Strange Tony,
Ira Byock, M.D. is on record that hospice needs to be blown up and
started over. When asked about regulatory solutions in a recent panel he referred to
statements issued by several professional hospice associations. Dr.
Byock said the industry knew enough in 2008 to issue those guidelines.
On the panel was the Chief Medical Officer of Vitas Hospice Joseph Shega, M.D.. A Vitas piece on his promotion states:
He joined VITAS in 2013 as a regional medical director and was promoted
to senior vice president and national medical director in 2016.
Vitas is owned by Chemed which is publicly traded on the NYSE. In October 2017 Vitas settled with the Justice Department for $75 million for fraudulent billing.
The
settlement resolves allegations that between 2002 and 2013 Vitas
knowingly submitted or caused to be submitted false claims to Medicare
for services to hospice patients who were not terminally ill.
The
settlement also resolves allegations that between 2002 and 2013, Vitas
knowingly submitted or caused to be submitted false claims to Medicare
for continuous home care services that were not necessary, not actually
provided, or not performed in accordance with Medicare requirements.
According
to the complaint, the defendants set goals for the number of continuous
home care days billed to Medicare and used aggressive marketing tactics
and pressured staff to increase the volume of continuous home care
claims, without regard to whether the patients actually required this
level of crisis care.
The interview did not mention this settlement.

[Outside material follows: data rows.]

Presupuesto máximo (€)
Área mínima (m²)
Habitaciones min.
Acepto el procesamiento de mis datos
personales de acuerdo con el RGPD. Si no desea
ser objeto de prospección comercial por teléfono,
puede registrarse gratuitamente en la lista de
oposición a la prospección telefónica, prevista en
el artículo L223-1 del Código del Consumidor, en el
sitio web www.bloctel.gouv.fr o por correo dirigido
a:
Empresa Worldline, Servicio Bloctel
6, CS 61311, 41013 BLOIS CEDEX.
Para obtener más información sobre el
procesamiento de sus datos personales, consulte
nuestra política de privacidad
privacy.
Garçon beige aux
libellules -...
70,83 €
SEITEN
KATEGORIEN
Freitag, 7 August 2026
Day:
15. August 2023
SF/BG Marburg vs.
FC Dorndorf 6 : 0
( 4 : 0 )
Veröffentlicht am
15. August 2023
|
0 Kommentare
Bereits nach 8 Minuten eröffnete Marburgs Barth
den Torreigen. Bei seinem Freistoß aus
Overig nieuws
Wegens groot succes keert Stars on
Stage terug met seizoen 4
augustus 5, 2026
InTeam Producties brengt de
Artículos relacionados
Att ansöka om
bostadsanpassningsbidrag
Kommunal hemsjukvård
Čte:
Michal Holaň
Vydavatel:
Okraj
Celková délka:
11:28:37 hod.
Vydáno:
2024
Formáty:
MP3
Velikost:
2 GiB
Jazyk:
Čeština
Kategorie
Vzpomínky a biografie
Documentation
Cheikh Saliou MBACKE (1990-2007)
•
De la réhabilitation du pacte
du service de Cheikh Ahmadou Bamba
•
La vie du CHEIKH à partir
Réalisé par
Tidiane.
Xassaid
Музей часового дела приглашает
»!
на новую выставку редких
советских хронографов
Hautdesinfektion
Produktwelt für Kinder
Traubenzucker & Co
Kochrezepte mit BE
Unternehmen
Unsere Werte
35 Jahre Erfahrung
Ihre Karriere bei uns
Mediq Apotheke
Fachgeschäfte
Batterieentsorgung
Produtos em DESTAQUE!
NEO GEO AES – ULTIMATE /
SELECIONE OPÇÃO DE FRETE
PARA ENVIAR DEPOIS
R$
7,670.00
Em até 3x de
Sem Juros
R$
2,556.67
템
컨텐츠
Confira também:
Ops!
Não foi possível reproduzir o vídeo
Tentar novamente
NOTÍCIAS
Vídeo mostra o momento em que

Dr. W. Edwards Deming rued the negative impact on quality arising
from temporary corporate ownership with the express purpose of
garnering huge returns from flipping the company. He referred to this emerging phenomena in his Seven Deadly Diseases.
The world's quality guru, Dr. W. Edwards Deming, spoke
in 1984 about an economy without takeovers, without leveraged buyouts
(LBO firms). LBO morphed into private equity before exploding the last two decades. Greed is their constancy of purpose.
Dr. Byock noted that the hospice industry gets a bad rap for patients that get better under our care. Our hospice got many patients better under the expert care of our founding Medical Director. As soon as they no longer met hospice criteria he discharged them.
Corporate structures changed that. Our Hospice and Palliative Medicine board certified doctor had to submit a request to remove a patient from hospice care that often took weeks for the Regional Medical Director to process. I heard our Regional Medical Director tell our IDG Team that those patients were good for six months and only needed to be discharged at the next recertification. Our Medical Director disagreed but had no power to change corporate policy.
Our founding Medical Director knew good managers appreciated staff. He was repeatedly disturbed by the myriad of cuts imposed by new owners, the last two have been majority private equity. Owners cut paid time off, reduced the number of holidays and cut holiday pay 33%.
I watched financial rapscallions institute new software that
robbed employees of pay for time worked and mileage driven in the
provision of care.
Dr. Byock may want private equity owned hospices to increase their margin but he needs to look and see on whose back that occurs.
Our founding Medical Director enjoyed telling the story of the corporate office having a special dark room, not much bigger than a closet, where they take a new manager and suck out half their brain. I very much enjoyed watching the faces of those he told. It generally took a few minutes for it sink in.
Thank you to Death Nurse for making me aware of the panel interview and sharing their wisdom in this arena. "Game over" for hospice is due to the infiltration of financial rapscallions in the very fiber of American politics. When private equity billionaires make government policy, they can do what they want.